Lourdes is an intensely spiritual place: a place where many have found peace, reconciliation and healing. This was no less true for us in group 154. Wheel chairs were not abandoned or crutches throw away yet healing in a far less dramatic, and yet I would argue more important, way did take place within our group.

The peace of Lourdes and its prayerfulness are generated by the very touch of God via the visions of the Blessed Virgin Mary to Bernadette. An encounter with God is always about an invitation to love and life. Others may not always understand this but those who are touched by God seem to have a sense of peace that this world, try as it might, cannot snatch away. This life encounter is very palpable at Lourdes and it seems to bubble over into a sense of great joy, as well as tears sometimes. I was told the other day that Bishop Kieran had said of young people that they find that it’s ok to be catholic in Lourdes – and thus discover a great freedom. The bishop’s insight seems to me to be a profound truth about the experience of many who visit Lourdes. The joy and tears are in that discovery that it is ok to be ourselves and that God accepts us, warts and all. It’s in being our true selves that we are most open to the gifts of God,in Jesus, the well spring to eternal life. We find in being able to be ourselves before God that we are ready to hear the words of Jesus:
Jesus straightened up and asked her, “Woman, where are they? Has no one condemned you?” “No one, sir,” she said.“Then neither do I condemn you,” Jesus declared. “Go now and leave your life of sin.” John 8:10-11 (NIV)

Something of what Jesus is saying to the woman, and says to us, is leave the way of imprisonment and death, be free and go live!
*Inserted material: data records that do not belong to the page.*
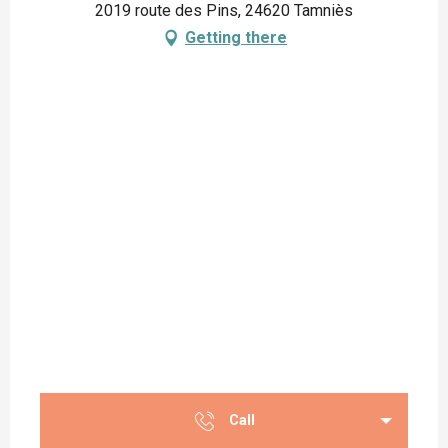
2019 route des Pins, 24620 Tamniès
Getting there
Call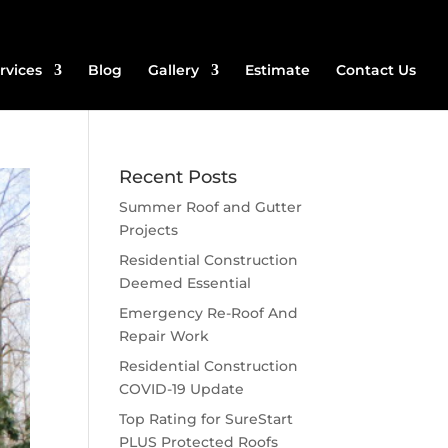
rvices
Blog
Gallery
Estimate
Contact Us
Recent Posts
Summer Roof and Gutter
Projects
Residential Construction
Deemed Essential
Emergency Re-Roof And
Repair Work
Residential Construction
COVID-19 Update
Top Rating for SureStart
PLUS Protected Roofs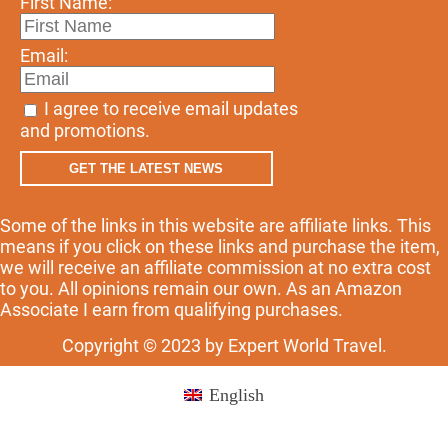
First Name:
Email:
I agree to receive email updates
and promotions.
GET THE LATEST NEWS
Some of the links in this website are affiliate links. This
means if you click on these links and purchase the item,
we will receive an affiliate commission at no extra cost
to you. All opinions remain our own. As an Amazon
Associate I earn from qualifying purchases.
Copyright © 2023 by Expert World Travel.
English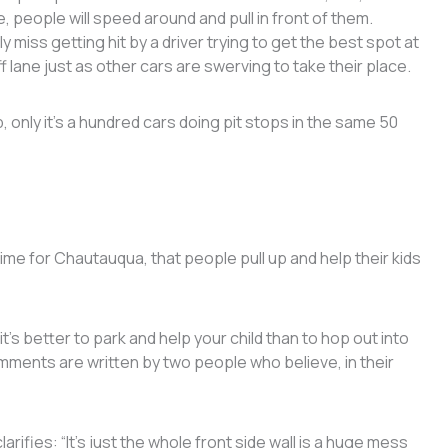
e, people will speed around and pull in front of them.
y miss getting hit by a driver trying to get the best spot at
f lane just as other cars are swerving to take their place.
, only it’s a hundred cars doing pit stops in the same 50
time for Chautauqua, that people pull up and help their kids
s better to park and help your child than to hop out into
comments are written by two people who believe, in their
rifies: “It’s just the whole front side wall is a huge mess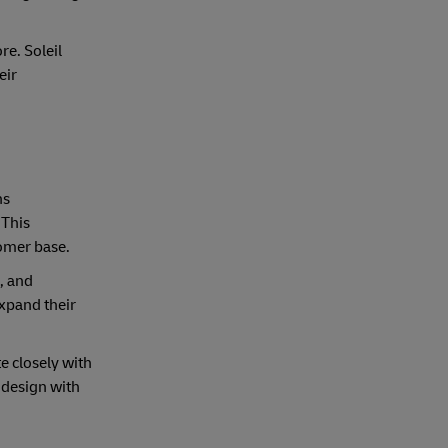
e. Soleil
eir
ns
 This
tomer base.
, and
expand their
te closely with
 design with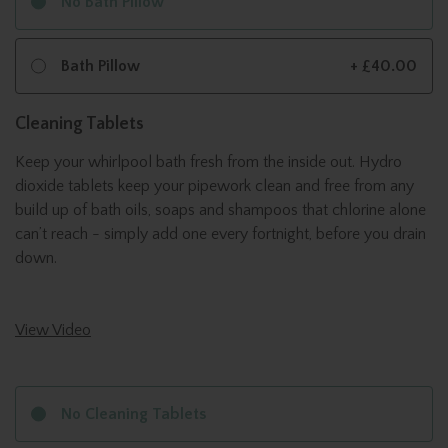
No Bath Pillow
Bath Pillow
+ £40.00
Cleaning Tablets
Keep your whirlpool bath fresh from the inside out. Hydro
dioxide tablets keep your pipework clean and free from any
build up of bath oils, soaps and shampoos that chlorine alone
can’t reach - simply add one every fortnight, before you drain
down.
View Video
No Cleaning Tablets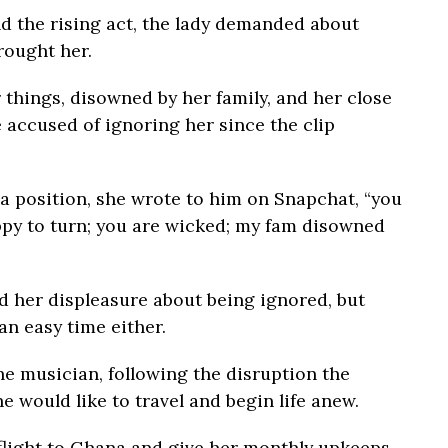
d the rising act, the lady demanded about
rought her.
things, disowned by her family, and her close
 accused of ignoring her since the clip
a position, she wrote to him on Snapchat, “you
ppy to turn; you are wicked; my fam disowned
d her displeasure about being ignored, but
an easy time either.
e musician, following the disruption the
he would like to travel and begin life anew.
 flight to Ghana and give her monthly upkeeps,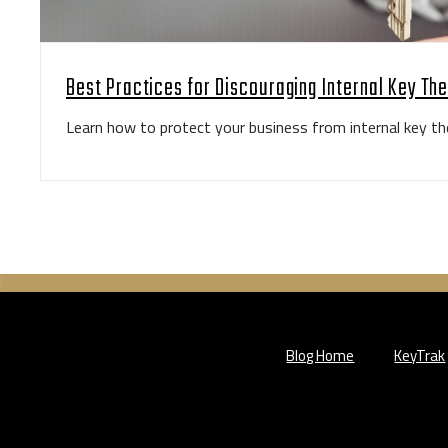
Best Practices for Discouraging Internal Key The
Learn how to protect your business from internal key the
Blog Home
KeyTrak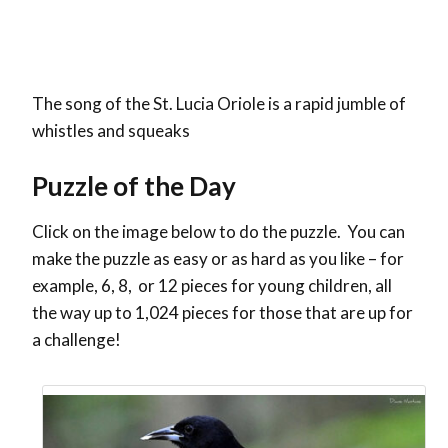
The song of the St. Lucia Oriole is a rapid jumble of
whistles and squeaks
Puzzle of the Day
Click on the image below to do the puzzle. You can
make the puzzle as easy or as hard as you like – for
example, 6, 8, or 12 pieces for young children, all
the way up to 1,024 pieces for those that are up for
a challenge!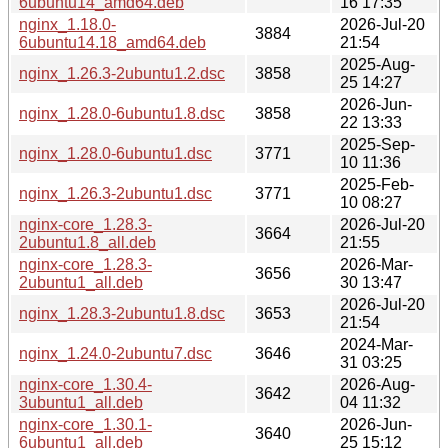
6ubuntu14_amd64.deb
16 17:35
nginx_1.18.0-
2026-Jul-20
3884
6ubuntu14.18_amd64.deb
21:54
2025-Aug-
nginx_1.26.3-2ubuntu1.2.dsc
3858
25 14:27
2026-Jun-
nginx_1.28.0-6ubuntu1.8.dsc
3858
22 13:33
2025-Sep-
nginx_1.28.0-6ubuntu1.dsc
3771
10 11:36
2025-Feb-
nginx_1.26.3-2ubuntu1.dsc
3771
10 08:27
nginx-core_1.28.3-
2026-Jul-20
3664
2ubuntu1.8_all.deb
21:55
nginx-core_1.28.3-
2026-Mar-
3656
2ubuntu1_all.deb
30 13:47
2026-Jul-20
nginx_1.28.3-2ubuntu1.8.dsc
3653
21:54
2024-Mar-
nginx_1.24.0-2ubuntu7.dsc
3646
31 03:25
nginx-core_1.30.4-
2026-Aug-
3642
3ubuntu1_all.deb
04 11:32
nginx-core_1.30.1-
2026-Jun-
3640
6ubuntu1_all.deb
25 15:12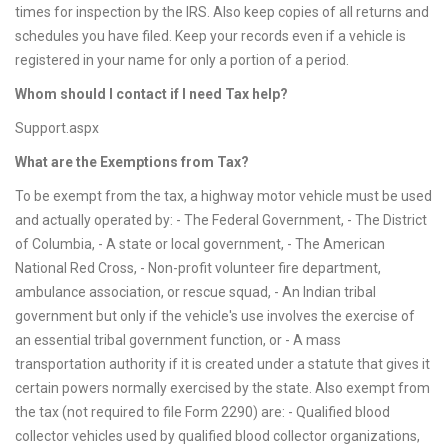
times for inspection by the IRS. Also keep copies of all returns and
schedules you have filed. Keep your records even if a vehicle is
registered in your name for only a portion of a period.
Whom should I contact if I need Tax help?
Support.aspx
What are the Exemptions from Tax?
To be exempt from the tax, a highway motor vehicle must be used
and actually operated by: - The Federal Government, - The District
of Columbia, - A state or local government, - The American
National Red Cross, - Non-profit volunteer fire department,
ambulance association, or rescue squad, - An Indian tribal
government but only if the vehicle's use involves the exercise of
an essential tribal government function, or - A mass
transportation authority if it is created under a statute that gives it
certain powers normally exercised by the state. Also exempt from
the tax (not required to file Form 2290) are: - Qualified blood
collector vehicles used by qualified blood collector organizations,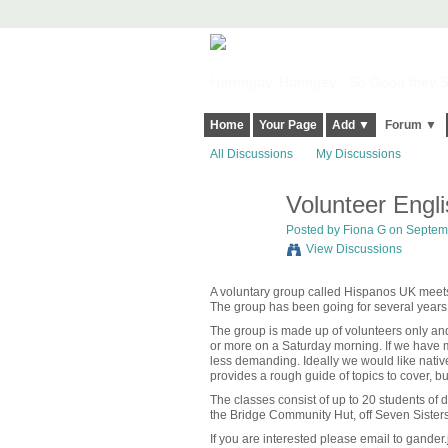
Harringay, Haringey - So Good they Sp
Home
Your Page
Add ▼
Forum ▼
All Discussions
My Discussions
Volunteer Engl
Posted by
Fiona G
on Septemb
View Discussions
A voluntary group called Hispanos UK meets
The group has been going for several year
The group is made up of volunteers only and
or more on a Saturday morning. If we have
less demanding. Ideally we would like nativ
provides a rough guide of topics to cover, b
The classes consist of up to 20 students of di
the Bridge Community Hut, off Seven Siste
If you are interested please email to gander.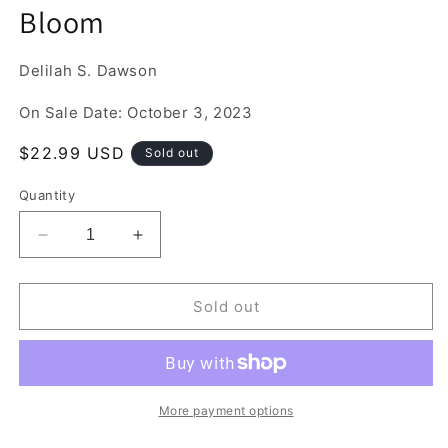
media
Bloom
1
in
modal
Delilah S. Dawson
On Sale Date: October 3, 2023
Regular
$22.99 USD
Sold out
price
Quantity
Decrease
Increase
quantity
quantity
for
for
Bloom
Bloom
Sold out
More payment options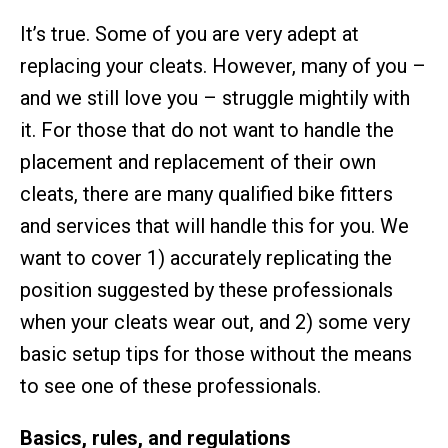
It’s true. Some of you are very adept at
replacing your cleats. However, many of you –
and we still love you – struggle mightily with
it. For those that do not want to handle the
placement and replacement of their own
cleats, there are many qualified bike fitters
and services that will handle this for you. We
want to cover 1) accurately replicating the
position suggested by these professionals
when your cleats wear out, and 2) some very
basic setup tips for those without the means
to see one of these professionals.
Basics, rules, and regulations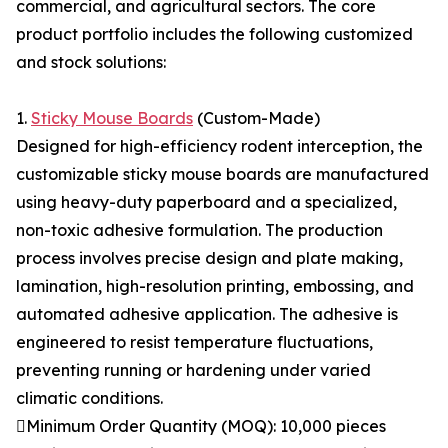
commercial, and agricultural sectors. The core
product portfolio includes the following customized
and stock solutions:
1.
Sticky Mouse Boards
(Custom-Made)
Designed for high-efficiency rodent interception, the
customizable sticky mouse boards are manufactured
using heavy-duty paperboard and a specialized,
non-toxic adhesive formulation. The production
process involves precise design and plate making,
lamination, high-resolution printing, embossing, and
automated adhesive application. The adhesive is
engineered to resist temperature fluctuations,
preventing running or hardening under varied
climatic conditions.
Minimum Order Quantity (MOQ): 10,000 pieces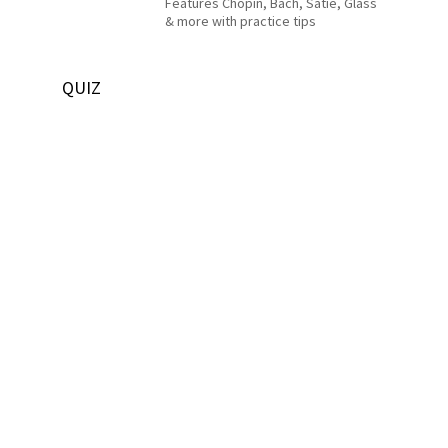
Features Chopin, Bach, Satie, Glass
& more with practice tips
QUIZ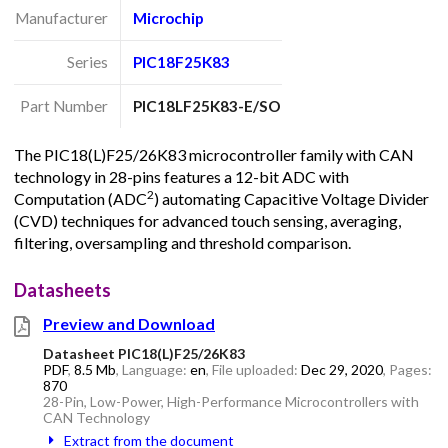
Manufacturer
Microchip
Series
PIC18F25K83
Part Number
PIC18LF25K83-E/SO
The PIC18(L)F25/26K83 microcontroller family with CAN
technology in 28-pins features a 12-bit ADC with
2
Computation (ADC
) automating Capacitive Voltage Divider
(CVD) techniques for advanced touch sensing, averaging,
filtering, oversampling and threshold comparison.
Datasheets
Preview and Download
Datasheet PIC18(L)F25/26K83
PDF
,
8.5 Mb
, Language:
en
, File uploaded:
Dec 29, 2020
, Pages:
870
28-Pin, Low-Power, High-Performance Microcontrollers with
CAN Technology
Extract from the document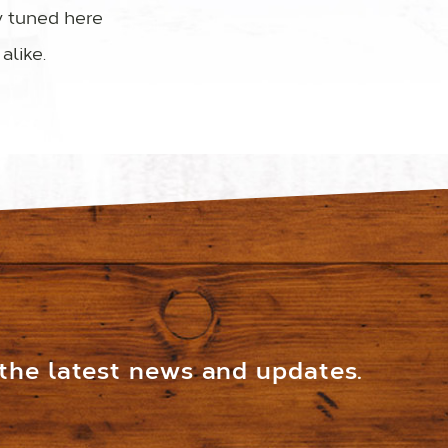
y tuned here
alike.
 the latest news and updates.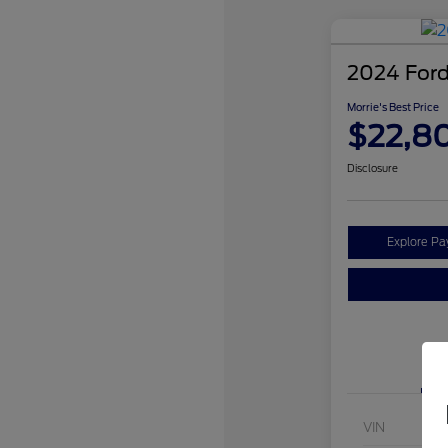
2024 Ford
Morrie's Best Price
$22,8
Disclosure
Explore P
VIN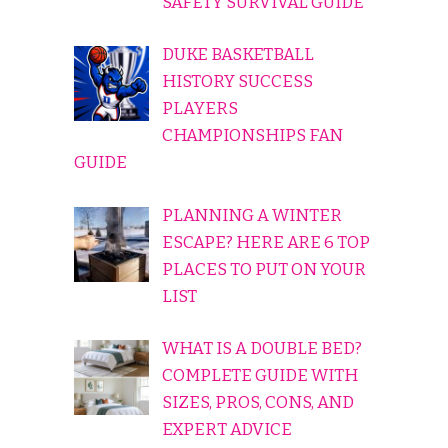
SAFETY SURVIVAL GUIDE
DUKE BASKETBALL
HISTORY SUCCESS
PLAYERS
CHAMPIONSHIPS FAN
GUIDE
PLANNING A WINTER
ESCAPE? HERE ARE 6 TOP
PLACES TO PUT ON YOUR
LIST
WHAT IS A DOUBLE BED?
COMPLETE GUIDE WITH
SIZES, PROS, CONS, AND
EXPERT ADVICE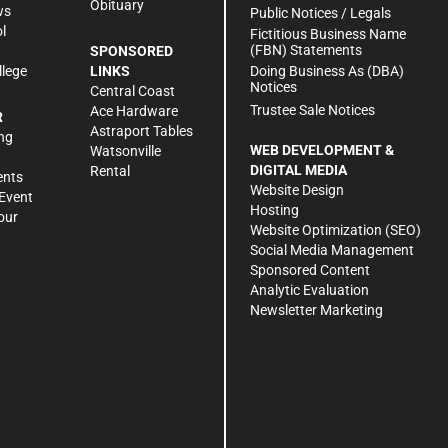
Obituary
ws
Public Notices / Legals
l
Fictitious Business Name
(FBN) Statements
SPONSORED
Doing Business As (DBA)
llege
LINKS
Notices
Central Coast
Trustee Sale Notices
Ace Hardware
R
Astraport Tables
ng
WEB DEVELOPMENT &
Watsonville
DIGITAL MEDIA
Rental
ents
Website Design
Event
Hosting
our
Website Optimization (SEO)
Social Media Management
Sponsored Content
Analytic Evaluation
Newsletter Marketing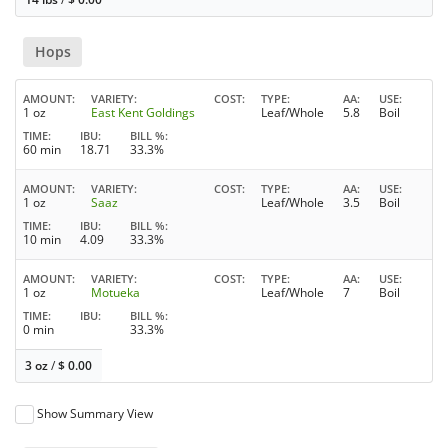
Hops
AMOUNT
VARIETY
COST
TYPE
AA
USE
1 oz
East Kent Goldings
Leaf/Whole
5.8
Boil
TIME
IBU
BILL %
60 min
18.71
33.3%
AMOUNT
VARIETY
COST
TYPE
AA
USE
1 oz
Saaz
Leaf/Whole
3.5
Boil
TIME
IBU
BILL %
10 min
4.09
33.3%
AMOUNT
VARIETY
COST
TYPE
AA
USE
1 oz
Motueka
Leaf/Whole
7
Boil
TIME
IBU
BILL %
0 min
33.3%
3 oz
/
$
0.00
Show Summary View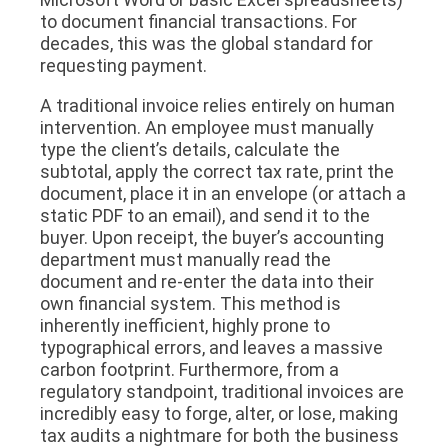
to document financial transactions. For
decades, this was the global standard for
requesting payment.
A traditional invoice relies entirely on human
intervention. An employee must manually
type the client’s details, calculate the
subtotal, apply the correct tax rate, print the
document, place it in an envelope (or attach a
static PDF to an email), and send it to the
buyer. Upon receipt, the buyer’s accounting
department must manually read the
document and re-enter the data into their
own financial system. This method is
inherently inefficient, highly prone to
typographical errors, and leaves a massive
carbon footprint. Furthermore, from a
regulatory standpoint, traditional invoices are
incredibly easy to forge, alter, or lose, making
tax audits a nightmare for both the business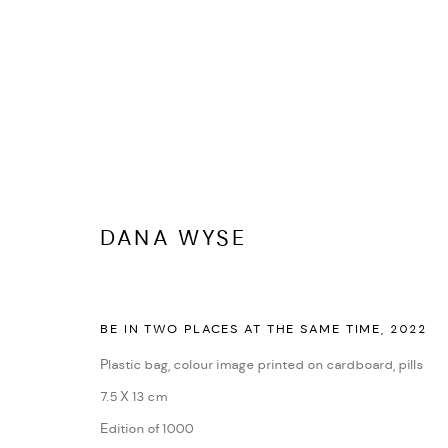
SHOP DANA WYSE
DANA WYSE
COPYRIGHT © 2026 DANA WYSE
SITE BY ARTLOGIC
BE IN TWO PLACES AT THE SAME TIME
,
2022
Plastic bag, colour image printed on cardboard, pills
7.5 X 13 cm
Edition of 1000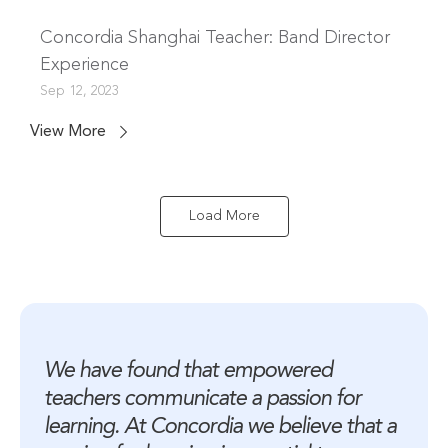
Concordia Shanghai Teacher: Band Director
Experience
Sep 12, 2023
View More
Load More
We have found that empowered 
teachers communicate a passion for 
learning. At Concordia we believe that a 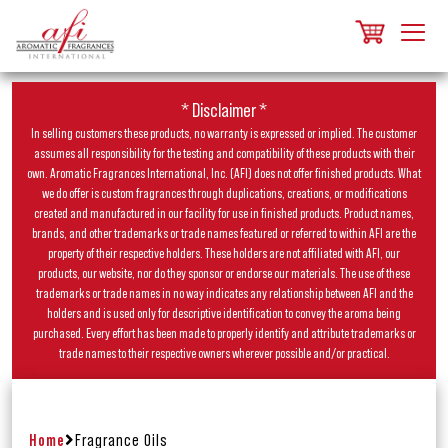
* Disclaimer *
In selling customers these products, no warranty is expressed or implied. The customer
assumes all responsibility for the testing and compatibility of these products with their
own. Aromatic Fragrances International, Inc. (AFI) does not offer finished products. What
we do offer is custom fragrances through duplications, creations, or modifications
created and manufactured in our facility for use in finished products. Product names,
brands, and other trademarks or trade names featured or referred to within AFI are the
property of their respective holders. These holders are not affiliated with AFI, our
products, our website, nor do they sponsor or endorse our materials. The use of these
trademarks or trade names in no way indicates any relationship between AFI and the
holders and is used only for descriptive identification to convey the aroma being
purchased. Every effort has been made to properly identify and attribute trademarks or
trade names to their respective owners wherever possible and/or practical.
Home
Fragrance Oils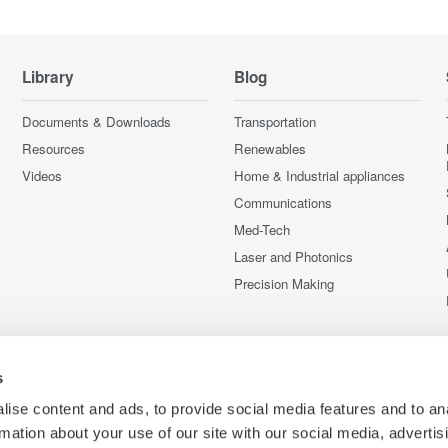
Library
Blog
Documents & Downloads
Transportation
Resources
Renewables
Videos
Home & Industrial appliances
Communications
Med-Tech
Laser and Photonics
Precision Making
s
ise content and ads, to provide social media features and to an
rmation about your use of our site with our social media, advertis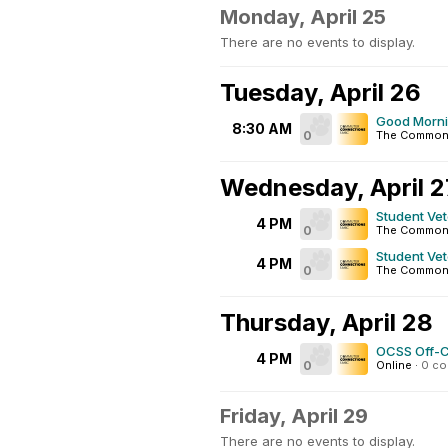
Monday, April 25
There are no events to display.
Tuesday, April 26
Good Morn
8:30 AM
0
The Commo
Wednesday, April 2
Student Ve
4 PM
0
The Common
Student Ve
4 PM
0
The Common
Thursday, April 28
OCSS Off-
4 PM
0
Online
·
0 c
Friday, April 29
There are no events to display.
In Jesus, we begin to discover that we are made for love and are destined for life and in him we find the freedom to go live it.

At Lourdes that welling up and overflowing into life found its expression in, not only the exuberant prayer and praise of the HCPT week, but also activities that may seem less spiritual but no less a part of that joyous divine life. What we experienced was that the Spirit, the life of God, was right there with us in the water pistol fights, the singing of nonsense songs in the cafes, the sharing of hot chocolates and in particular the ongoing shared laughter. Dedicated to God in this holy place, these activities became more than just shooting water at each other, they were sanctified moments filled with life. This allowed each to be more fully their true selves and resulted in smiles, spontaneous hugs, remembered action songs, acts of great kindness, and songs, prayers and readings shared with the group. In this discovery of fuller life is a healing gift of God experienced by us at Lourdes.